People may travel less far or less often, but they’re seeking better, more meaningful experiences. They’re willing to reduce the distance, not the quality. We see this very clearly in our data: 50% of our users book within 6 kilometres of home, and the average age is 31, around twenty years younger than traditional hotel clientele.
It shows that luxury today isn’t necessarily about flying somewhere remote. It’s about creating memorable moments more frequently, closer to home. Our role is to make that easy and desirable - to prove that you don’t need a plane ticket or two weeks off to step out of everyday life.
Sometimes, it’s simply about seeing your own city differently, and choosing to spend quality time in places you might otherwise overlook.
4. Luxury has become less about ownership and more about access, about being part of a moment that can’t be replicated. How does Staycation tap into that mindset, especially among a generation that values experiences over things?
Absolutely! What feels magical isn’t ownership - it’s access to a space you wouldn’t normally enter, and time you wouldn’t usually allow yourself.
That’s where Staycation sits.
We create new uses within everyday urban life. A “Splunch” - spa and lunch in one afternoon. A palace breakfast before work. A swim and sauna overlooking the Thames before heading back to the office. A Michelin-star dinner without committing to a full weekend away.
And sometimes, it’s a full 24-hour immersion in a carefully selected hotel in your own city - stepping out of your routine without leaving town.
These aren’t diluted versions of luxury. They’re signature moments woven into the rhythm of your city.
What makes them powerful is that they feel insider. You step into places typically reserved for a different audience - and for a few hours, or a full day and night, they’re yours.
Our ambition isn’t to make luxury ordinary. It’s to make extraordinary spaces and experiences part of everyday life - by turning hotels into places you go out to.
5. How do you curate experiences for the app? What makes a Staycation moment feel special?
Every hotel already contains multiple venues under one roof - spa, rooftop, restaurant, suites.

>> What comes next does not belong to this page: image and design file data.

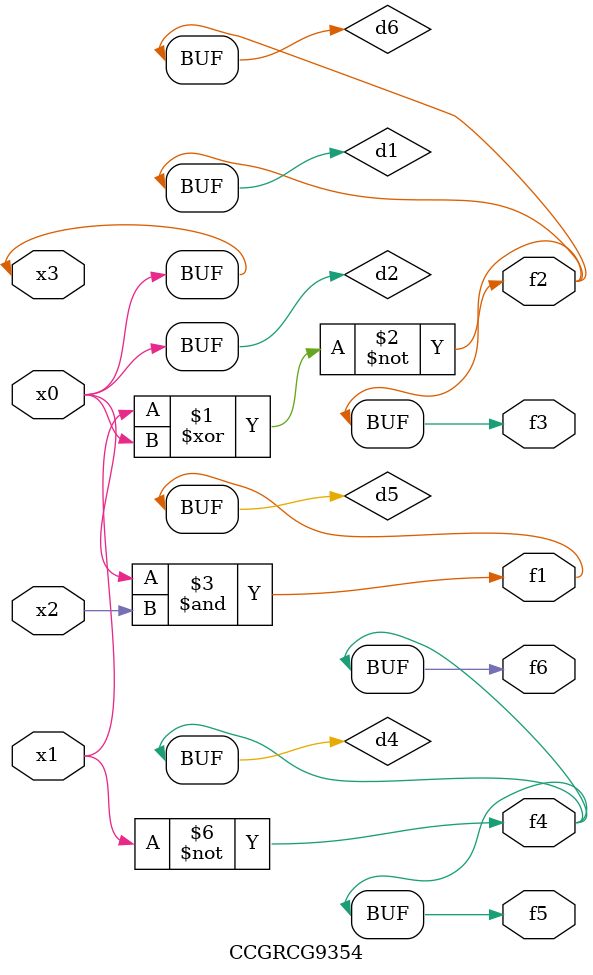
<source format=v>
module CCGRCG9354(
	input x0, x1, x2, x3,
	output f1, f2, f3, f4, f5, f6
);

	wire d1, d2, d3, d4, d5, d6;

	xnor (d1, x1, x3);
	buf (d2, x0, x3);
	nand (d3, x0, x2);
	not (d4, x1);
	nand (d5, d3);
	or (d6, d1);
	assign f1 = d5;
	assign f2 = d6;
	assign f3 = d6;
	assign f4 = d4;
	assign f5 = d4;
	assign f6 = d4;
endmodule

</source>
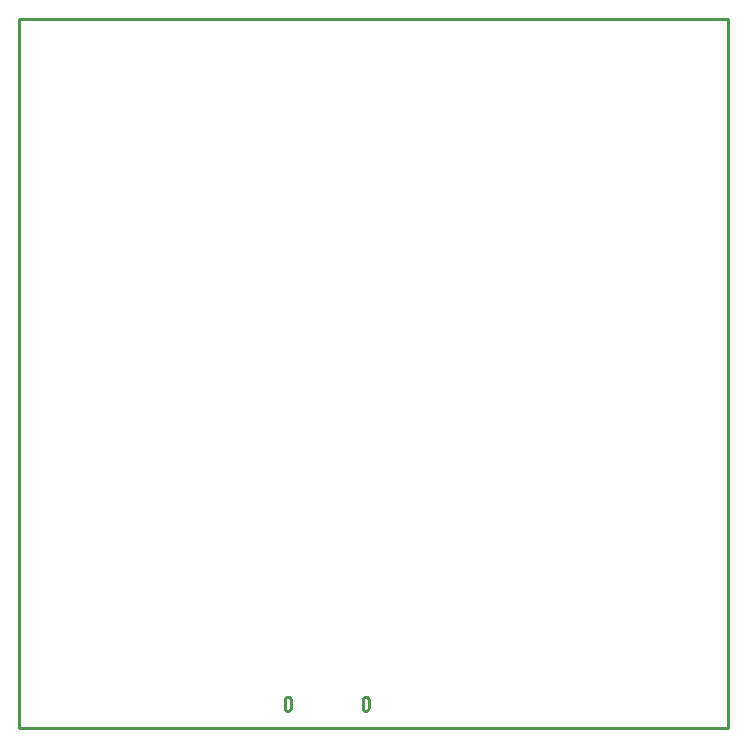
<source format=gbr>
G04 EAGLE Gerber RS-274X export*
G75*
%MOMM*%
%FSLAX34Y34*%
%LPD*%
%IN*%
%IPPOS*%
%AMOC8*
5,1,8,0,0,1.08239X$1,22.5*%
G01*
G04 Define Apertures*
%ADD10C,0.254000*%
D10*
X0Y0D02*
X600000Y0D01*
X600000Y600000D01*
X0Y600000D01*
X0Y0D01*
X290735Y16740D02*
X290745Y16522D01*
X290773Y16306D01*
X290820Y16093D01*
X290886Y15885D01*
X290969Y15683D01*
X291070Y15490D01*
X291187Y15306D01*
X291320Y15133D01*
X291467Y14972D01*
X291628Y14825D01*
X291801Y14692D01*
X291985Y14575D01*
X292179Y14474D01*
X292380Y14391D01*
X292588Y14325D01*
X292801Y14278D01*
X293017Y14250D01*
X293235Y14240D01*
X293453Y14250D01*
X293669Y14278D01*
X293882Y14325D01*
X294090Y14391D01*
X294292Y14474D01*
X294485Y14575D01*
X294669Y14692D01*
X294842Y14825D01*
X295003Y14972D01*
X295150Y15133D01*
X295283Y15306D01*
X295400Y15490D01*
X295501Y15683D01*
X295584Y15885D01*
X295650Y16093D01*
X295697Y16306D01*
X295726Y16522D01*
X295735Y16740D01*
X295735Y23740D01*
X295726Y23958D01*
X295697Y24174D01*
X295650Y24387D01*
X295584Y24595D01*
X295501Y24797D01*
X295400Y24990D01*
X295283Y25174D01*
X295150Y25347D01*
X295003Y25508D01*
X294842Y25655D01*
X294669Y25788D01*
X294485Y25905D01*
X294292Y26006D01*
X294090Y26089D01*
X293882Y26155D01*
X293669Y26202D01*
X293453Y26231D01*
X293235Y26240D01*
X293017Y26231D01*
X292801Y26202D01*
X292588Y26155D01*
X292380Y26089D01*
X292179Y26006D01*
X291985Y25905D01*
X291801Y25788D01*
X291628Y25655D01*
X291467Y25508D01*
X291320Y25347D01*
X291187Y25174D01*
X291070Y24990D01*
X290969Y24797D01*
X290886Y24595D01*
X290820Y24387D01*
X290773Y24174D01*
X290745Y23958D01*
X290735Y23740D01*
X290735Y16740D01*
X224735Y16740D02*
X224745Y16522D01*
X224773Y16306D01*
X224820Y16093D01*
X224886Y15885D01*
X224969Y15683D01*
X225070Y15490D01*
X225187Y15306D01*
X225320Y15133D01*
X225467Y14972D01*
X225628Y14825D01*
X225801Y14692D01*
X225985Y14575D01*
X226179Y14474D01*
X226380Y14391D01*
X226588Y14325D01*
X226801Y14278D01*
X227017Y14250D01*
X227235Y14240D01*
X227453Y14250D01*
X227669Y14278D01*
X227882Y14325D01*
X228090Y14391D01*
X228292Y14474D01*
X228485Y14575D01*
X228669Y14692D01*
X228842Y14825D01*
X229003Y14972D01*
X229150Y15133D01*
X229283Y15306D01*
X229400Y15490D01*
X229501Y15683D01*
X229584Y15885D01*
X229650Y16093D01*
X229697Y16306D01*
X229726Y16522D01*
X229735Y16740D01*
X229735Y23740D01*
X229726Y23958D01*
X229697Y24174D01*
X229650Y24387D01*
X229584Y24595D01*
X229501Y24797D01*
X229400Y24990D01*
X229283Y25174D01*
X229150Y25347D01*
X229003Y25508D01*
X228842Y25655D01*
X228669Y25788D01*
X228485Y25905D01*
X228292Y26006D01*
X228090Y26089D01*
X227882Y26155D01*
X227669Y26202D01*
X227453Y26231D01*
X227235Y26240D01*
X227017Y26231D01*
X226801Y26202D01*
X226588Y26155D01*
X226380Y26089D01*
X226179Y26006D01*
X225985Y25905D01*
X225801Y25788D01*
X225628Y25655D01*
X225467Y25508D01*
X225320Y25347D01*
X225187Y25174D01*
X225070Y24990D01*
X224969Y24797D01*
X224886Y24595D01*
X224820Y24387D01*
X224773Y24174D01*
X224745Y23958D01*
X224735Y23740D01*
X224735Y16740D01*
M02*

</source>
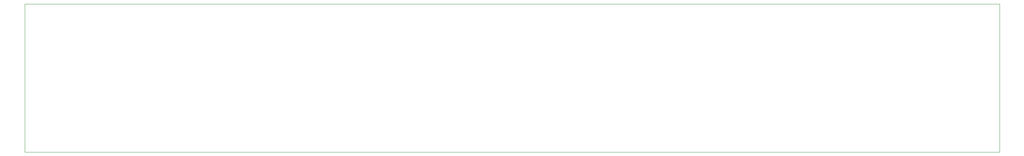
<source format=gm1>
G04 #@! TF.FileFunction,Profile,NP*
%FSLAX46Y46*%
G04 Gerber Fmt 4.6, Leading zero omitted, Abs format (unit mm)*
G04 Created by KiCad (PCBNEW 4.0.2-stable) date Vendredi 08 juillet 2016 18:35:17*
%MOMM*%
G01*
G04 APERTURE LIST*
%ADD10C,0.100000*%
G04 APERTURE END LIST*
D10*
X270640000Y-70000000D02*
X40640000Y-70000000D01*
X270640000Y-105000000D02*
X270640000Y-70000000D01*
X40640000Y-105000000D02*
X270640000Y-105000000D01*
X40640000Y-70000000D02*
X40640000Y-105000000D01*
M02*

</source>
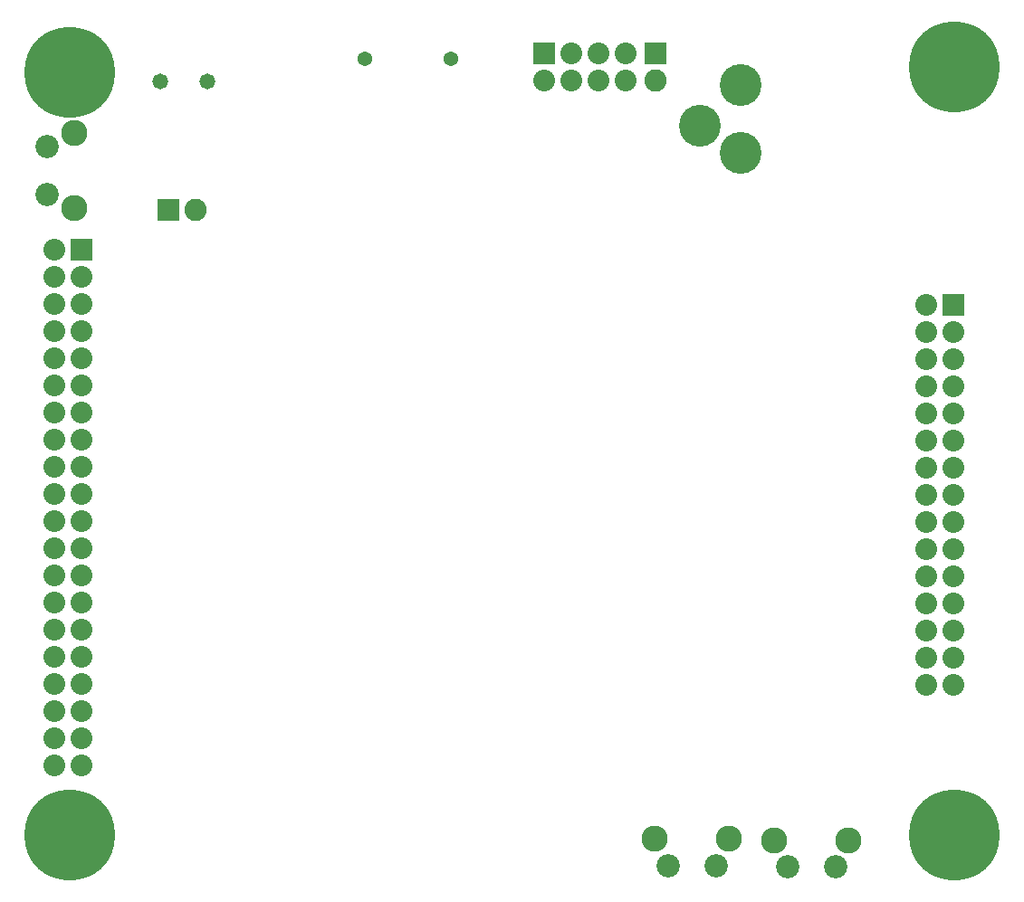
<source format=gbs>
G04 (created by PCBNEW-RS274X (2011-03-30 BZR 2932)-stable) date 11/06/2011 13:06:09*
G01*
G70*
G90*
%MOIN*%
G04 Gerber Fmt 3.4, Leading zero omitted, Abs format*
%FSLAX34Y34*%
G04 APERTURE LIST*
%ADD10C,0.006000*%
%ADD11R,0.080000X0.080000*%
%ADD12C,0.080000*%
%ADD13R,0.082000X0.082000*%
%ADD14C,0.082000*%
%ADD15C,0.334000*%
%ADD16C,0.086000*%
%ADD17C,0.096000*%
%ADD18C,0.054000*%
%ADD19C,0.058000*%
%ADD20C,0.154000*%
G04 APERTURE END LIST*
G54D10*
G54D11*
X79930Y-44480D03*
G54D12*
X79930Y-45480D03*
X80930Y-44480D03*
X80930Y-45480D03*
X81930Y-44480D03*
X81930Y-45480D03*
X82930Y-44480D03*
X82930Y-45480D03*
G54D13*
X84039Y-44480D03*
G54D14*
X84039Y-45480D03*
G54D11*
X62902Y-51701D03*
G54D12*
X61902Y-51701D03*
X62902Y-56701D03*
X61902Y-52701D03*
X62902Y-57701D03*
X61902Y-53701D03*
X62902Y-58701D03*
X61902Y-54701D03*
X62902Y-59701D03*
X61902Y-55701D03*
X62902Y-60701D03*
X61902Y-56701D03*
X62902Y-61701D03*
X61902Y-57701D03*
X62902Y-62701D03*
X61902Y-58701D03*
X62902Y-63701D03*
X61902Y-59701D03*
X62902Y-64701D03*
X61902Y-60701D03*
X62902Y-65701D03*
X61902Y-61701D03*
X62902Y-66701D03*
X61902Y-62701D03*
X61902Y-63701D03*
X62902Y-67701D03*
X61902Y-64701D03*
X61902Y-66701D03*
X61902Y-67701D03*
X61902Y-68701D03*
X61902Y-69701D03*
X62902Y-68701D03*
X62902Y-69701D03*
X62902Y-52701D03*
X62902Y-53701D03*
X62902Y-54701D03*
X62902Y-55701D03*
X62902Y-70701D03*
X61902Y-70701D03*
X61902Y-65701D03*
G54D15*
X62479Y-73281D03*
X62489Y-45189D03*
X95031Y-44969D03*
X95046Y-73286D03*
G54D16*
X84500Y-74400D03*
X86270Y-74400D03*
G54D17*
X84000Y-73420D03*
X86760Y-73420D03*
G54D16*
X88900Y-74450D03*
X90670Y-74450D03*
G54D17*
X88400Y-73470D03*
X91160Y-73470D03*
G54D18*
X76500Y-44690D03*
X73350Y-44690D03*
G54D19*
X67550Y-45530D03*
X65820Y-45530D03*
G54D13*
X66100Y-50250D03*
G54D14*
X67100Y-50250D03*
G54D20*
X87170Y-45650D03*
X87170Y-48150D03*
X85670Y-47150D03*
G54D16*
X61654Y-47913D03*
X61654Y-49683D03*
G54D17*
X62634Y-47413D03*
X62634Y-50173D03*
G54D11*
X95000Y-53750D03*
G54D12*
X94000Y-53750D03*
X95000Y-58750D03*
X94000Y-54750D03*
X95000Y-59750D03*
X94000Y-55750D03*
X95000Y-60750D03*
X94000Y-56750D03*
X95000Y-61750D03*
X94000Y-57750D03*
X95000Y-62750D03*
X94000Y-58750D03*
X95000Y-63750D03*
X94000Y-59750D03*
X95000Y-64750D03*
X94000Y-60750D03*
X95000Y-65750D03*
X94000Y-61750D03*
X95000Y-66750D03*
X94000Y-62750D03*
X95000Y-67750D03*
X94000Y-63750D03*
X94000Y-64750D03*
X94000Y-65750D03*
X94000Y-66750D03*
X95000Y-54750D03*
X95000Y-55750D03*
X95000Y-56750D03*
X95000Y-57750D03*
X94000Y-67750D03*
M02*

</source>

Most were designed for travellers.
We ask a simple question: how can this space be used differently by locals?
A Staycation feels special when it creates a clear break in your routine - without requiring travel.
It might be a spa and lunch in one afternoon.
A palace breakfast before work.
A 24-hour stay in one of the city’s most iconic hotels.
You’re stepping into a place that usually feels reserved for someone else - and using it in a new way.
That’s how hotels shift from being accommodation to becoming part of the city’s entertainment landscape - alongside restaurants, theatres and concerts.
6. What does success look like to you in five years — is it geographic expansion, brand partnerships, or becoming part of how locals live their cities?
The real ambition isn’t just expansion. It’s cultural integration.
In five years, success means that in London, when someone asks, “What should we do tonight?”. Going to a hotel feels like a natural option- alongside restaurants, cinemas or galleries.
If hotels become part of everyday urban leisure, not just places to sleep, we’ve done our job.
7. Is there a Staycation experience in London currently on your bucket list?
Honestly, there are so many.
What I love about London is the contrast. You have icons like Raffles or the Kimpton Fitzroy - very grand, very historic. Then there’s the creative energy around Bankside near Tate Modern. You’ve got newer, design-led places like 1 Hotel Mayfair or Mason & Fifth. And at the other end, intimate boutique spots like Batty Langley’s in Spitalfields.
They all represent completely different sides of London.
That variety is what makes Staycation exciting here. You’re not just booking a hotel, you’re choosing the side of London you want to step into.